Take a drive down Ocean Blvd. in Myrtle Beach as Hurricane Florence nears
First, it was sharks being sucked into Hurricane Florence as it churned in the Atlantic Ocean.
Now that the storm has made landfall, pounding the North and South Carolina coast with heavy rains and severe flooding, pictures are circulating of sharks swimming alongside cars on flooded streets.
Hint: They’re both fake.
Derek Schwartz, the user who posted the shark swimming photo, said on Twitter that he was making fun of how the same photo is posted every time there is a major storm.
“this tweet proved 2 things about twitter 1) some people believe anything they see on the internet 2) most people on twitter are vile, hateful people who can’t wait to attack a stranger the first chance they get,” he wrote.

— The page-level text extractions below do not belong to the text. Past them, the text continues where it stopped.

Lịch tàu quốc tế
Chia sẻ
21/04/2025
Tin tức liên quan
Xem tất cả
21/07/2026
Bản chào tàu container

The replies to his original post included pictures of dinosaurs making their way through flooded streets, proving a third thing about the Twitter: everyone wants in on the meme.
And it’s getting easier and easier to create your own. Anyone with a real photo, some creativity and a few minutes can create their own “breaking news” meme at breakyourownnews.com. The “Sharks in Hurricane Florence” image appears to come from the site.
The original “Sharknado,” a campy TV movie about an apocalyptic hurricane complete with thousands of sharks hitting Los Angeles, was released in 2013. The movie, a short-lived cultural phenomenon, has spawned five sequels, one each year, and countless Internet hoaxes.
The current version, recycled from 2017’s Hurricane Irma, suggests that Hurricane Florence is filled with sharks. Hurricane Florence, a Category 4 storm while over the Atlantic, made landfall at a Category 1 Friday morning.
Sharks are not falling from the sky and terrorizing the population —the premise behind “Sharknado.”
Snopes.com has already called the image a “recycled fake,” which was first used last year during Hurricane Irma, which battered Florida.
The website was once described as “the highway to memeville,” a moniker embraced by the site’s creator.